Solidaritas komunal merupakan salah satu motif yang menjadi
dasar tindakan terorisme. Solidaritas komunal memiliki pengertian bahwa
motif pelaku aksi teror merasa dirinya ingin membela saudaranya yang
terdzalimi. Hal ini sebagaimana terungkap dari penelitian yang dilakukan
oleh INSEP tahun 2012 terhadap narapidana terorisme. Sebanyak 45,5 %
pelaku terorisme menyatakan termotivasi ideologi keagamaan, 20% karena
motif solidaritas komunal, 12,7% karena goncangan mentalitas, 10,9%
karena motif balas dendam, 9,1% karena situasional dan 1,8% karena motif separatisme.
Penelitian ini mengungkapkan bahwa sejatinya perasaan solidaritas
komunal yang diwujudkan dalam bentuk aksi destruktif berupa terorisme
masih tinggi. Hal ini bukan pula menyatakan bahwa solidaritas terhadap
penindasan tertentu seperti Palestina, Afganistan, Ambon, dan daerah
konflik lainnya melahirkan terorisme. Namun, fakta menyebutkan bahwa
wujud destruktif atau eksploitasi solidaritas yang keliru bisa
melahirkan tindakan kekerasan bahkan teror.
Terpidana kasus Bom Bali, Umar Patek pernah memberikan pernyataan
bahwa pada awalnya dia menolak aksi Bom pada 12 Oktober 2002 karena
menganggap bom Bali tidak tepat sebagai bentuk solidaritas umat Islam di
Palestina sebagaimana diyakini oleh temen-temennya yang lain seperti
Mukhlas, Imam Samudera dan Amrozi. Dalam pernyataan ini Bom Bali memang
dilakukan sebagai bentuk balas dendam dan solidaritas kelompok Amrozi cs
terhadap pembantaian umat Islam oleh Israel di Palestina.
Dalam diskusi di Paramadina bekerjasama dengan Yayasan Jalin
Perdamaian (27/03/2018), mantan narapidana terorisme, Sofyan Tsauri
mengatakn bahwa terorisme sangat berkaitan dengan situasi global.
Artinya terorisme di Indonesia tidak muncul tiba-tiba tetapi imbas dari
situasi global seperti konflik di Timur Tengah dan konflik dalam negeri.

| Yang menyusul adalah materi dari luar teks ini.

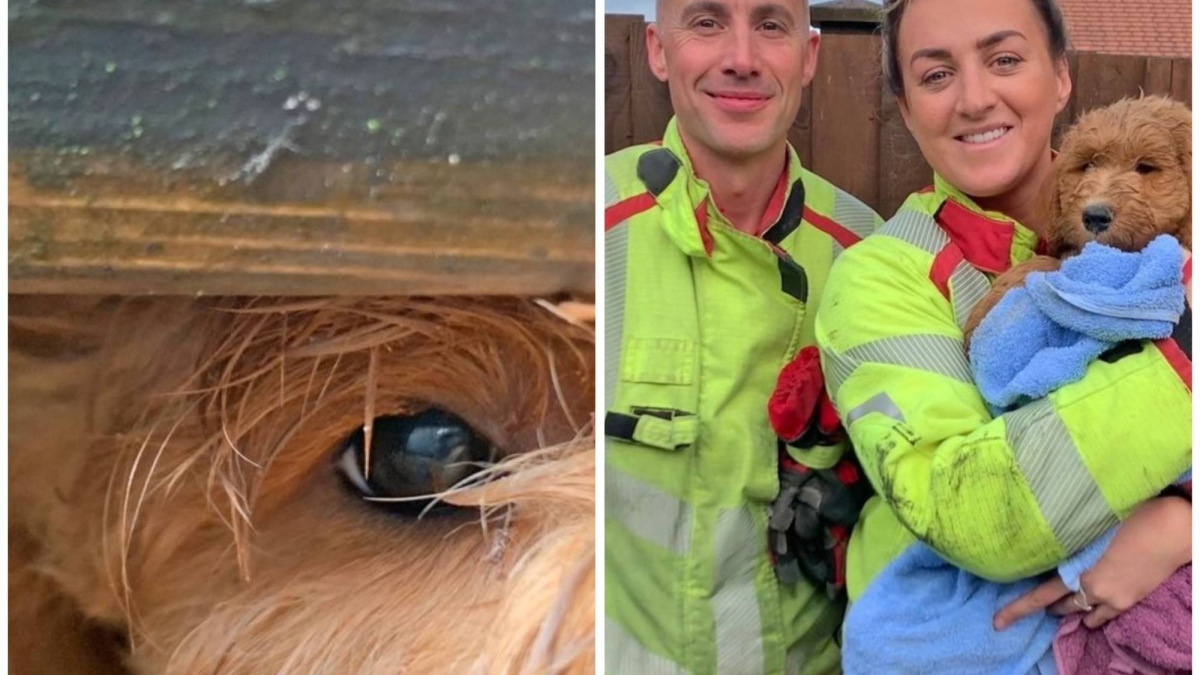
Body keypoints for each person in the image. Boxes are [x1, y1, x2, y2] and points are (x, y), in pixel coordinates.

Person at [814, 0, 1191, 668]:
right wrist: (1184, 355)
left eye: (1004, 60)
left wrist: (1185, 524)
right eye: (935, 76)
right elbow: (968, 510)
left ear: (1062, 76)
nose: (975, 98)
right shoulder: (881, 276)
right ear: (905, 109)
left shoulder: (1166, 243)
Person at [603, 0, 882, 673]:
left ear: (808, 56)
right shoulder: (584, 225)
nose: (741, 57)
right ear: (657, 49)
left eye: (770, 25)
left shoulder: (871, 256)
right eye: (705, 22)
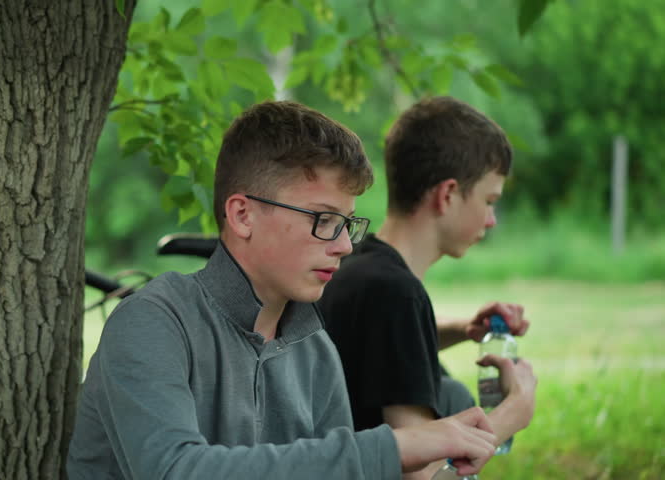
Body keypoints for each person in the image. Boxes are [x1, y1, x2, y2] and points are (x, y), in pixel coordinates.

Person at [67, 100, 499, 479]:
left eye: (347, 223)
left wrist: (473, 437)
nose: (345, 245)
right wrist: (397, 447)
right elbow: (178, 471)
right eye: (323, 219)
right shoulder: (152, 321)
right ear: (242, 216)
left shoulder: (315, 350)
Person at [317, 96, 538, 479]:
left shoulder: (355, 264)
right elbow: (424, 476)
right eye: (489, 201)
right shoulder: (396, 292)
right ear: (447, 194)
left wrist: (463, 329)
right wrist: (513, 412)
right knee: (453, 396)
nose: (491, 220)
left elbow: (375, 354)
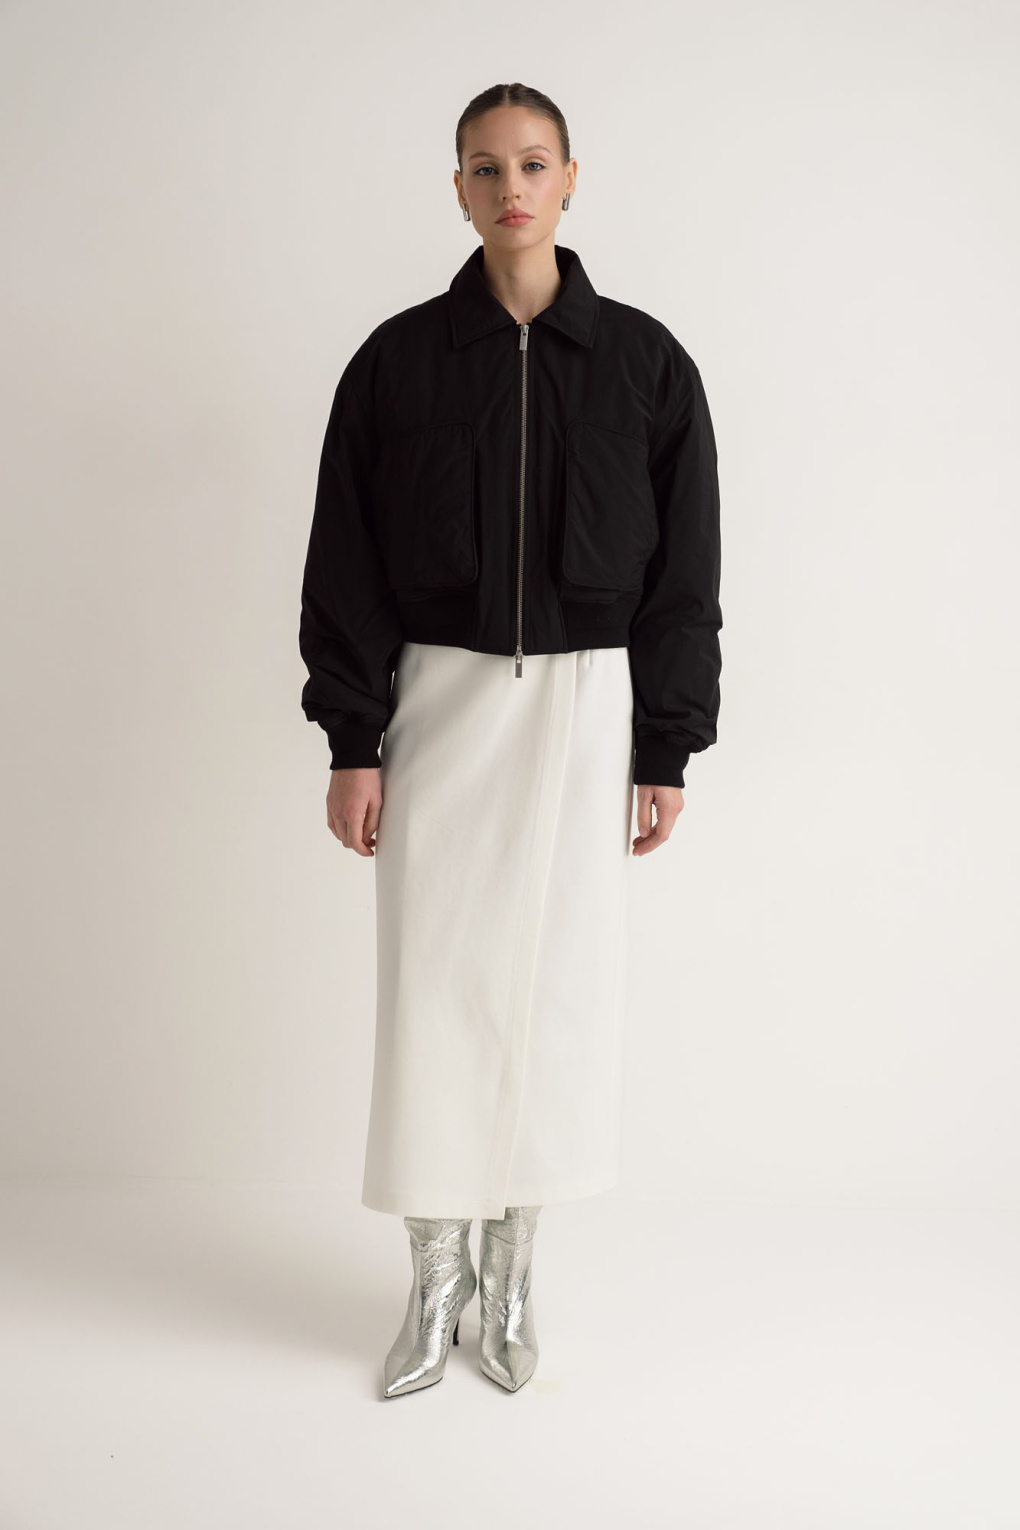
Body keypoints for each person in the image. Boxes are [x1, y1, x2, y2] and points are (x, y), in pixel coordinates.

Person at [298, 82, 722, 1399]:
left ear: (571, 178)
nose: (511, 188)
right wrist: (353, 736)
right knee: (433, 990)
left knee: (558, 991)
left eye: (533, 164)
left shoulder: (645, 363)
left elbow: (685, 573)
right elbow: (344, 558)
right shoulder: (399, 361)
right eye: (485, 168)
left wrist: (665, 746)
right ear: (459, 190)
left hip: (589, 708)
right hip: (441, 700)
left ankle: (515, 1265)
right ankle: (435, 1272)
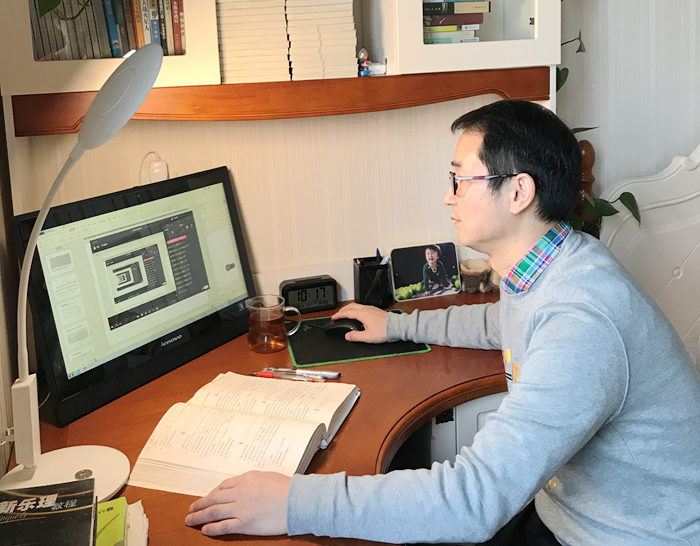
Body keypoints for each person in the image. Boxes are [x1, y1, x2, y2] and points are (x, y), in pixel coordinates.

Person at [185, 100, 700, 545]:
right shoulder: (556, 263)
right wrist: (398, 326)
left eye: (460, 179)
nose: (448, 196)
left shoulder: (582, 320)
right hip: (567, 515)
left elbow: (473, 500)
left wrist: (293, 502)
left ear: (518, 192)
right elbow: (501, 322)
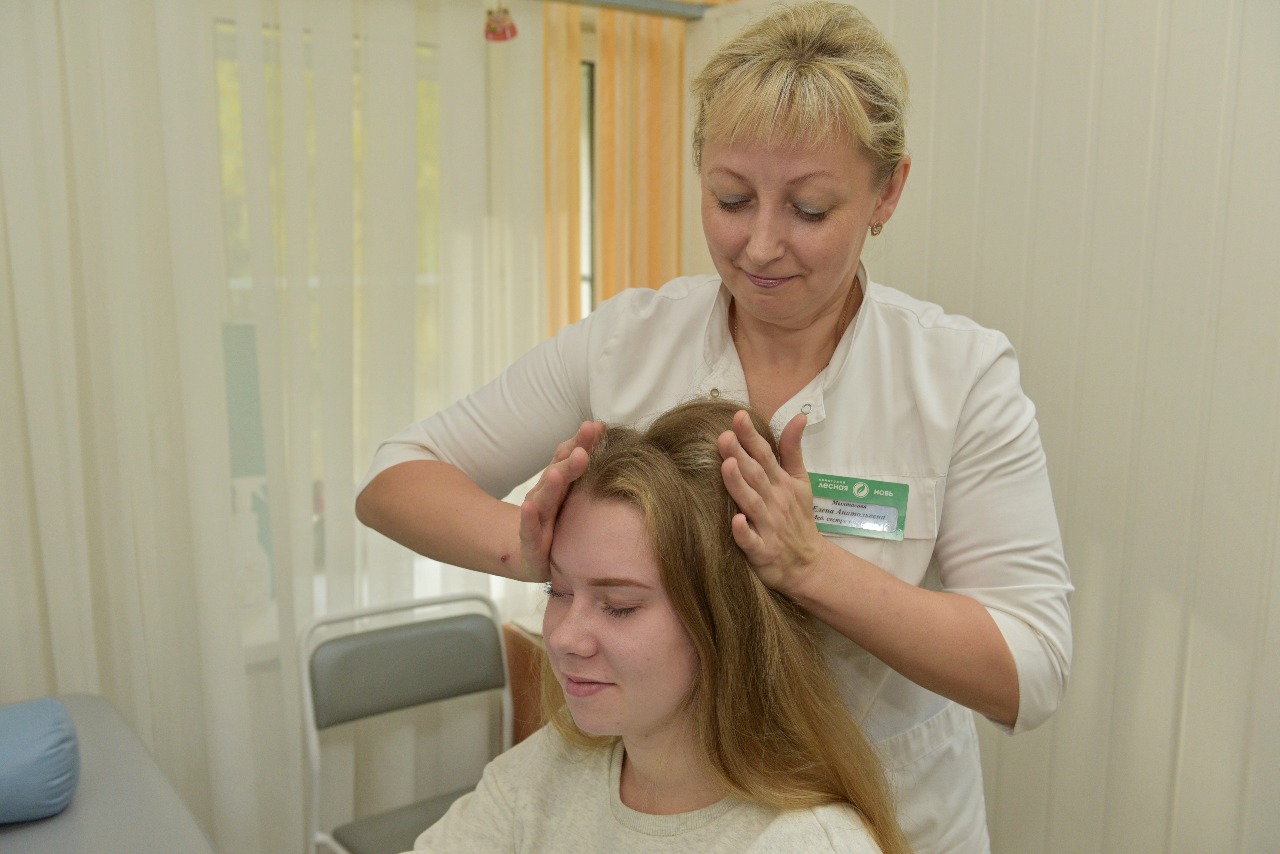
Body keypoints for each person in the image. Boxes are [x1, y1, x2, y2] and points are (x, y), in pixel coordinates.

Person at [359, 3, 1072, 851]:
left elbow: (1031, 669)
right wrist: (539, 549)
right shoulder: (628, 342)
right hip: (670, 810)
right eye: (732, 198)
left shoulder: (957, 377)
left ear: (887, 191)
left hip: (885, 819)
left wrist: (814, 569)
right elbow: (395, 478)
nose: (761, 245)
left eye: (810, 209)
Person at [407, 399, 909, 853]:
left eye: (619, 605)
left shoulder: (804, 843)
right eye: (557, 591)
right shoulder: (549, 770)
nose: (562, 638)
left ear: (725, 623)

Perasaan membela terhadap kondisi konflik jika tidak disalurkan dalam
aksi dan tindakan positif mudah dieksploitasi dalam tindakan terorisme.
Melakukan solidaritas atas berbagai konflik dan penindasan di
beberapa negara termasuk Palestina, Afganistan, Irak, Suriah dan
lain-lain merupakan bentuk positif. Bahkan Negara Indonesia bersama
dengan lain membela perjuangan negara Palestina. Namun, seringkali
solidaritas komunal ini juga sering disalahartikan dalam bentuk teror
dan aksi balas dendam sebagaimana munculnya aksi Bom Bali pada tahun
2002.
Penelitian INSEP tentang motif solidaritas komunal yang memunculkan
terorisme merupakan hasil dari pernyataan narapidana terorisme itu
sendiri. Memang ada sebagian pelaku teror yang termotivasi melakukan
tindakan teror karena perasaan ingin membela saudaranya yang sedang
dilanda konflik. Namun, harus ditegaskan tidak semua bentuk solidaritas
melahirkan tindakan anarkis dan terorisme.
Penegasan ini perlu dikuatkan agar tidak ada framing dan propaganda
yang mempelintir melalui pemberitaan seolah bersolidaritas terhadap
kondisi tertentu semisal solidaritas terhadap Palestina akan melahirkan
tindakan terorisme. Tentu saja framing berita yang hanya mengambil
potongan pernyataan ini akan hanya menimbulkan kehebohan publik dan
fitnah di tengah masyarakat.
Proses klarifikasi (tabayun) dalam pembuatan berita tentu saja harus
dikedepankan. Pernyataan yang hanya memotong pernyataan dan menggiring
opini publik terhadap ucapan kontroversi akan melahirkan opini yang
tidak produktif di tengah masyarakat.